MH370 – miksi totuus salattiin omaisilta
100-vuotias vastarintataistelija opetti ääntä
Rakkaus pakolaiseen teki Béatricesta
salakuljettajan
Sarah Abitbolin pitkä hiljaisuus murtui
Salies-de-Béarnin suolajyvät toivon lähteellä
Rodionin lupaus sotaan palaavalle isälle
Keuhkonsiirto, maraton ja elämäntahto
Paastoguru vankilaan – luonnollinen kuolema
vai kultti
...
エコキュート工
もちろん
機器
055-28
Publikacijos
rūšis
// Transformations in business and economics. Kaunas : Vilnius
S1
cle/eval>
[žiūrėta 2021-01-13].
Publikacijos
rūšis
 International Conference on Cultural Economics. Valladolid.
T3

→ **Exercise details**: Reproduce the lines of the entries above word for word, starting at the line that contains "MH370 – miksi totuus salattiin omaisilta" and ending at the line that contains "Salies-de-Béarnin suolajyvät toivon lähteellä", with both of those lines included.

→ **Answer to this task**:
MH370 – miksi totuus salattiin omaisilta
100-vuotias vastarintataistelija opetti ääntä
Rakkaus pakolaiseen teki Béatricesta
salakuljettajan
Sarah Abitbolin pitkä hiljaisuus murtui
Salies-de-Béarnin suolajyvät toivon lähteellä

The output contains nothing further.